Overall, statistical analyses indicate a significant improvement in the LOE of presentations at the open and closed annual ASES meetings from 2005 to 2014. The average LOE during the period between 2005 and 2009 was 3.07 and improved to 2.75 in the period between 2010 and 2014. Voleti and colleagues evaluated the poster and paper presentations at the AAOS meetings and demonstrated significant improvements in the average LOE between 2001 (3.46) and 2010 (2.88) [11].
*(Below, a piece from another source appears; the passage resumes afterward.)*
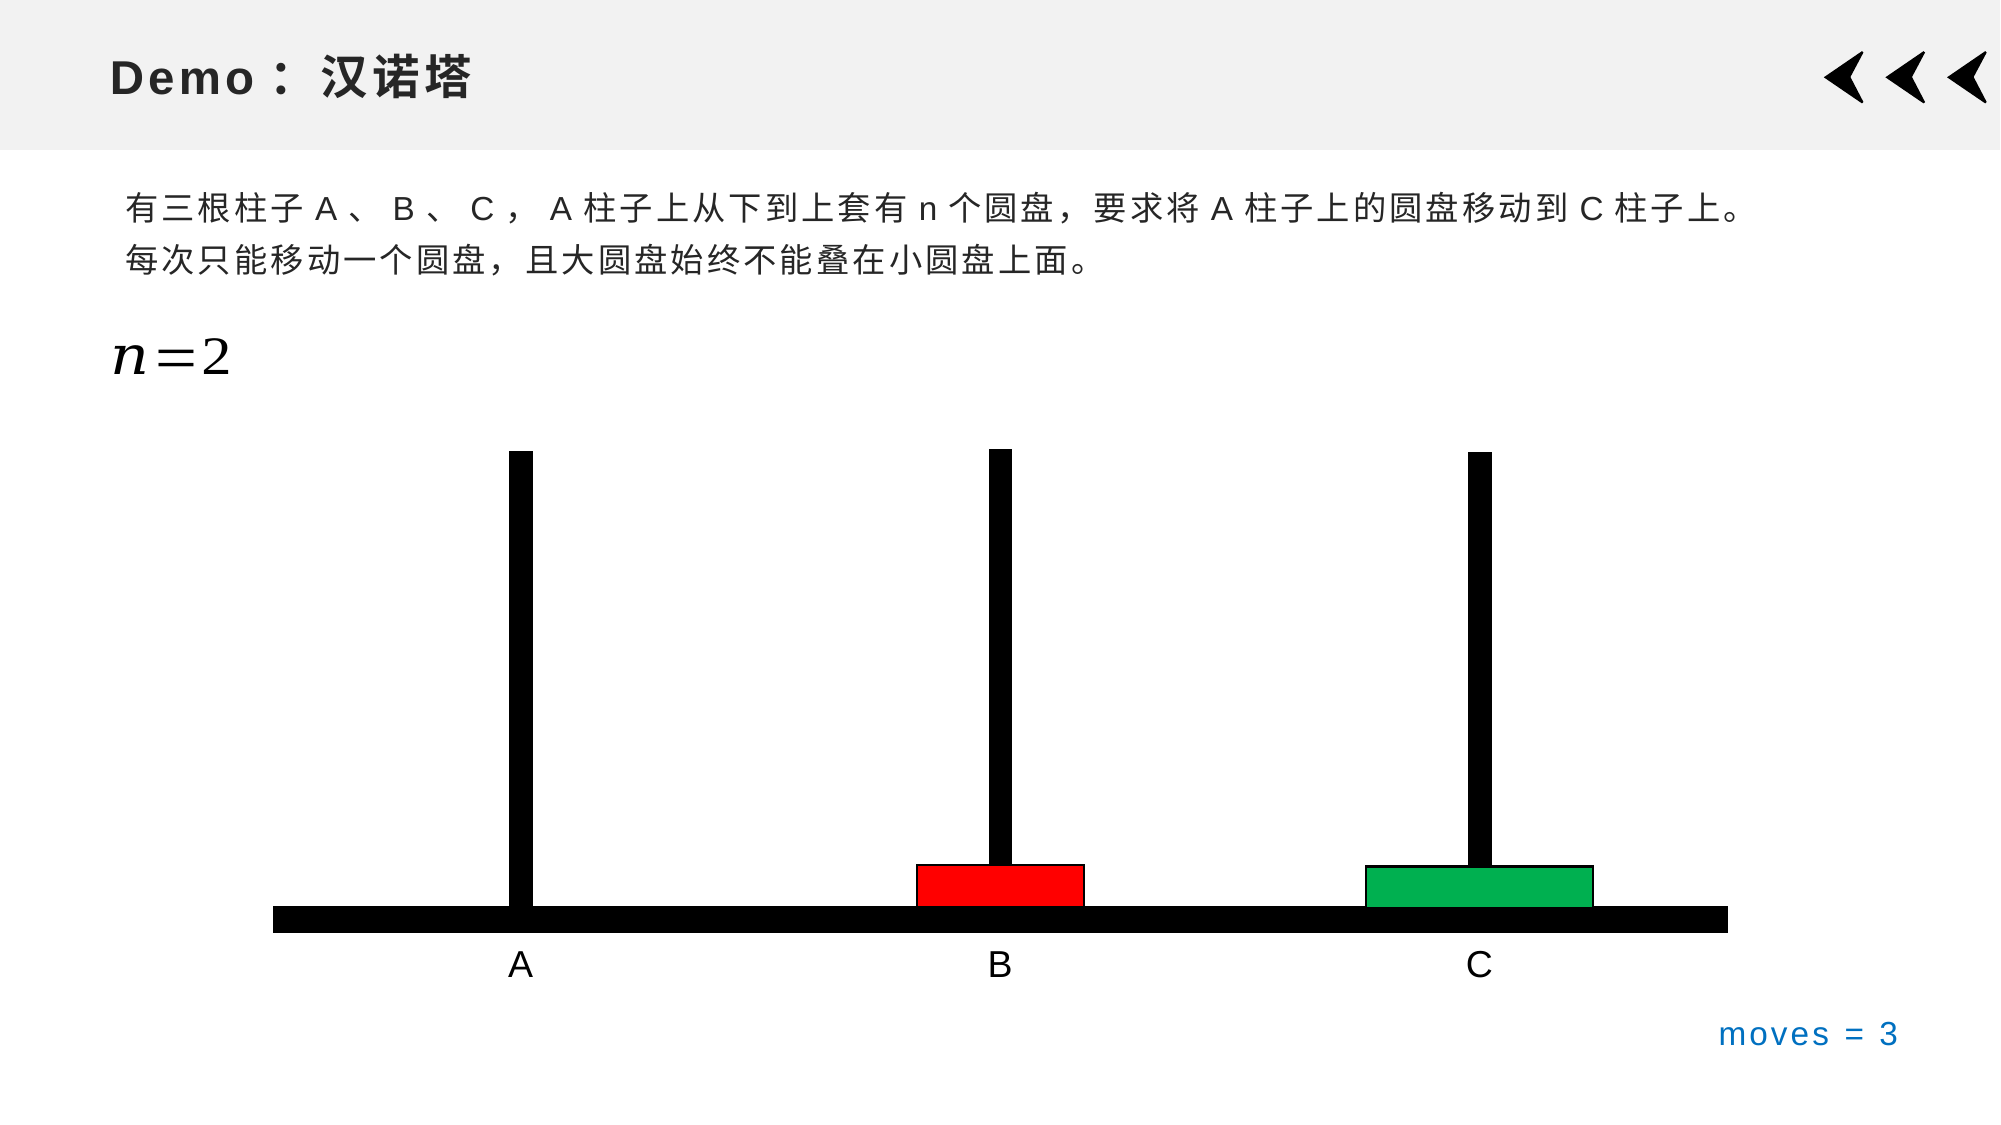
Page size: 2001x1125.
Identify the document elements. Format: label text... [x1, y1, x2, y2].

The program committee for ASES meetings diligently screen submitted abstracts and include only presentations of the highest quality, however, the quality of abstracts that are being submitted is often the limiting factor to such selection. Therefore, the changes identified in the present study are likely indicative of an improvement in the methodological quality of the research being submitted for presentation at these meetings. One method that can be used to educate the audience as well as the submitting authors on the importance of high methodological quality is having authors include the LOE of their study accompanying the abstract. However, Shmidt et al. studied presentations for which authors provided a LOE at AAOS meetings and have reported that authors tend to rate their own studies with a higher LOE than an independent reviewer [17]. Therefore, if LOEs are to be included with meeting presentations, it may be beneficial to have these verified by an independent reviewer.

A strength of this study is that it is the first, to the best knowledge of the authors, to evaluate the methodological quality of the research presented at the ASES annual scientific meetings. There was high agreement amongst the reviewers in terms of the evaluation of LOEs, indicating that the evidence was categorized consistently. Limitations of this study include the availability of abstracts (no abstracts from the years 2007, 2010, 2011 and 2013) and the limited methodological information available based on the 300 word abstract alone. Missing data may have affected the statistical tests assessing the methodological quality over time.

Conclusions

The ASES annual meeting is at the forefront in presenting the latest research in the arenas of shoulder and elbow surgery and therefore the presentations at these meetings may act as a surrogate marker for the latest research in these fields. While most presentations at the ASES annual scientific meetings were of lower LOEs the percentage of level I evidence is greater than that reported at other Orthopaedic meetings. There has been a significant improvement in the LOE of clinical research at open and closed ASES meetings from 2005 to 2014. Specifically, the proportion of level IV studies have dramatically decreased over time.